Now they decide to use the same Dask cluster collaboratively to save on these costs. Because Dask intelligently hashes computations in a way similar to how Git works, they find that when two people submit similar computations the overlapping part of the computation runs only once.

Ever since working collaboratively on the same cluster they find that their frequently running jobs run much faster, because most of the work is already done by previous users. When they share scripts with colleagues they find that those repeated scripts complete immediately rather than taking several hours.

They are now able to iterate and share data as a team more effectively, decreasing their time to result and increasing their competitive edge.

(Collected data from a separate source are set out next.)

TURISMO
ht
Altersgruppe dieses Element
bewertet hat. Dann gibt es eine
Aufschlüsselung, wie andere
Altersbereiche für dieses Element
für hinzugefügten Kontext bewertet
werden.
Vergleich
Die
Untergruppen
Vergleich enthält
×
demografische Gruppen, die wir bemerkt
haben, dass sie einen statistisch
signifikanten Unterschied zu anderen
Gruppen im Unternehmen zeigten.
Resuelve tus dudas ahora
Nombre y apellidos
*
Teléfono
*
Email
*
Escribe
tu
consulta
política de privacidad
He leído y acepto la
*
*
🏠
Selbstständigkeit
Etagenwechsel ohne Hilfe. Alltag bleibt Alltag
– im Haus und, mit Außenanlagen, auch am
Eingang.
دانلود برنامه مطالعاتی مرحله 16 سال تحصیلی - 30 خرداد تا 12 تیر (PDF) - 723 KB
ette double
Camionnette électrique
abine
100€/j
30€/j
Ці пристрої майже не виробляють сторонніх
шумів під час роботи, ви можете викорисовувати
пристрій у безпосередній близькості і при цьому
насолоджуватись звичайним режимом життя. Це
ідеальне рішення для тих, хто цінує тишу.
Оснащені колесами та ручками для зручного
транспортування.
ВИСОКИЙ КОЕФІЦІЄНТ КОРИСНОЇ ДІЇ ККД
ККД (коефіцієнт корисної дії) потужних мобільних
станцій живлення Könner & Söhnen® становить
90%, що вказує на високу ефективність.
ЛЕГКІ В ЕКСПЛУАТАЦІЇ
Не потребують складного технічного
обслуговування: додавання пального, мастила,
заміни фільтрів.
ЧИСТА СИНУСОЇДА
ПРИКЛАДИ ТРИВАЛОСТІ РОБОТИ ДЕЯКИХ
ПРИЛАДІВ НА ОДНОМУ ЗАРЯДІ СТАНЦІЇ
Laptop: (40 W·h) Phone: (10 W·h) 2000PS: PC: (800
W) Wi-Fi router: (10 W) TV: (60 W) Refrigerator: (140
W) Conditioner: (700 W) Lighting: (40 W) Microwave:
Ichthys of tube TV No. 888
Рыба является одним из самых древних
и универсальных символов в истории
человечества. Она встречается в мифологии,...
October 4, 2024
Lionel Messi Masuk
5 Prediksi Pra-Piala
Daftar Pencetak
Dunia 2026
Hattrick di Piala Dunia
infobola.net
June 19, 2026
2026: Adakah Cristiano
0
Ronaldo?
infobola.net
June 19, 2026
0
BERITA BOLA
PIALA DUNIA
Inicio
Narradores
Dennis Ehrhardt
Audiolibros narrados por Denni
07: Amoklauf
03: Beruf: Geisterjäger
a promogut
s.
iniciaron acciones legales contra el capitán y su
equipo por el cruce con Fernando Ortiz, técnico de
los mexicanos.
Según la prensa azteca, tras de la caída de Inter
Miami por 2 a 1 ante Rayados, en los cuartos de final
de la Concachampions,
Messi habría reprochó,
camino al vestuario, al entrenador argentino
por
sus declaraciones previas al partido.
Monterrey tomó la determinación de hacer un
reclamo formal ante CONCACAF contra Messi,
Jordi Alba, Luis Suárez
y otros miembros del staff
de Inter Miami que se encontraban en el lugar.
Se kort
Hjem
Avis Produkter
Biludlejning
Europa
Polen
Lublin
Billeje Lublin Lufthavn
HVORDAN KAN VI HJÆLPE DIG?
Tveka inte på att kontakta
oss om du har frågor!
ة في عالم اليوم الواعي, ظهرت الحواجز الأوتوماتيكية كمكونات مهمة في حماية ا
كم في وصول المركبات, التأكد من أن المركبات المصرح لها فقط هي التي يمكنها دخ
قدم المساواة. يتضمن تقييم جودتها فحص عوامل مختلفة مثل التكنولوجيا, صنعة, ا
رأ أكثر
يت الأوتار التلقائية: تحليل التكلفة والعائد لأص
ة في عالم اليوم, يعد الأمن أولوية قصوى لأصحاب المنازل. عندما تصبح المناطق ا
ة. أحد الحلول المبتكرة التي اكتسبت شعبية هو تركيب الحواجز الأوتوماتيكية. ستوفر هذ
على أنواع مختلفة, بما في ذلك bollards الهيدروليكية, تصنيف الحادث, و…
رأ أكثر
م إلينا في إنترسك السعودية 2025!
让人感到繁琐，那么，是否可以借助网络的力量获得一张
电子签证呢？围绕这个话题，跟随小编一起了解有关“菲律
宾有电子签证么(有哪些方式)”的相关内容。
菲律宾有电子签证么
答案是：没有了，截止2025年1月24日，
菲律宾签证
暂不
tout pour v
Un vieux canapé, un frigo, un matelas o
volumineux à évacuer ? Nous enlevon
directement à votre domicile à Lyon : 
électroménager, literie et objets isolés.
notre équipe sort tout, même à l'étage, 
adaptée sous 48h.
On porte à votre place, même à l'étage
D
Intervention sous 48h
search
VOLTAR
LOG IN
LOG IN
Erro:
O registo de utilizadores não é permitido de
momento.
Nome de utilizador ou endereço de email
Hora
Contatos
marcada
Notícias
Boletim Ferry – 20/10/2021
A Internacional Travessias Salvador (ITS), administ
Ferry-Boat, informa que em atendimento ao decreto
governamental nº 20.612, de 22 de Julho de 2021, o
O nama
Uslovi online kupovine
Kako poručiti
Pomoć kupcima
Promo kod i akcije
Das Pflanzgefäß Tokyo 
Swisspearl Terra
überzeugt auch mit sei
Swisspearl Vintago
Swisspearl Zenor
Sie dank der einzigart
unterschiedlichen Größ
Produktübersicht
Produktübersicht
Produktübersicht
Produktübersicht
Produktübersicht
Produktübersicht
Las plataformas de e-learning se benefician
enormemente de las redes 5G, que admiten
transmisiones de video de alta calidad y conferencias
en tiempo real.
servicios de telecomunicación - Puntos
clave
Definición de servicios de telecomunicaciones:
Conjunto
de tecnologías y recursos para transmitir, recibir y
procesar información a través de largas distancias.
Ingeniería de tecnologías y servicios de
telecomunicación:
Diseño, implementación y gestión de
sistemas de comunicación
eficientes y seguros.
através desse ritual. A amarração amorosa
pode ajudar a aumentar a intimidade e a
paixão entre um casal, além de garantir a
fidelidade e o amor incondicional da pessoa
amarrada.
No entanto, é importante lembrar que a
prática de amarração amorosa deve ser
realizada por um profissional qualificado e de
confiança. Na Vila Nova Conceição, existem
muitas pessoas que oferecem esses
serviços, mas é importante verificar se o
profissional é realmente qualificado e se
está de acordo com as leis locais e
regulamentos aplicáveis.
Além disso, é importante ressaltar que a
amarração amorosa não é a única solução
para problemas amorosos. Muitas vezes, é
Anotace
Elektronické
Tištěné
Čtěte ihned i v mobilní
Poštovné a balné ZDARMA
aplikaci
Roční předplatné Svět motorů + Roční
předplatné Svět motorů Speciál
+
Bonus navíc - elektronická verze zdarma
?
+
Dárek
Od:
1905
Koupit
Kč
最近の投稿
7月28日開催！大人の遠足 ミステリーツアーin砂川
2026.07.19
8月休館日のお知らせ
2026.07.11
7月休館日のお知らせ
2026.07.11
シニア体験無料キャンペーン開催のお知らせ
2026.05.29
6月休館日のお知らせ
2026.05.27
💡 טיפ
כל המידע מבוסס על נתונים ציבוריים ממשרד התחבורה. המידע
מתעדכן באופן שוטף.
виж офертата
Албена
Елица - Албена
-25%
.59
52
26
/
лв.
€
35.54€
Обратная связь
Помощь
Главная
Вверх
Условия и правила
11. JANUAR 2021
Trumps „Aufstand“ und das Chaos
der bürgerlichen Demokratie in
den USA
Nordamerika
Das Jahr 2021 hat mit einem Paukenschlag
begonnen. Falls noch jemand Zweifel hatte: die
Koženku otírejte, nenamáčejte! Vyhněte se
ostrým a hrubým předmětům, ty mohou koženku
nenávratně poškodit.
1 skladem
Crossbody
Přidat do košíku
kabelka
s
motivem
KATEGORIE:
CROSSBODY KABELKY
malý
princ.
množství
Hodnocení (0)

As this becomes more heavily used on the company cluster they decide to set up an auto-scaling system. They use their dynamic job scheduler (perhaps SGE, LSF, Mesos, or Marathon) to run a single dask-scheduler 24/7 and then scale up and down the number of dask-workers running on the cluster based on computational load. This solution ends up being more responsive (and thus more heavily used) than their previous attempts to provide institution-wide access to parallel computing but because it responds to load it still acts as a good citizen in the cluster.

### Streaming data engineering
A data engineer responsible for watching a data feed needs to scale out a continuous process. They combine dask.distributed with normal Python Queues to produce a rudimentary but effective stream processing system.

Because dask.distributed is elastic, they can scale up or scale down their cluster resources in response to demand.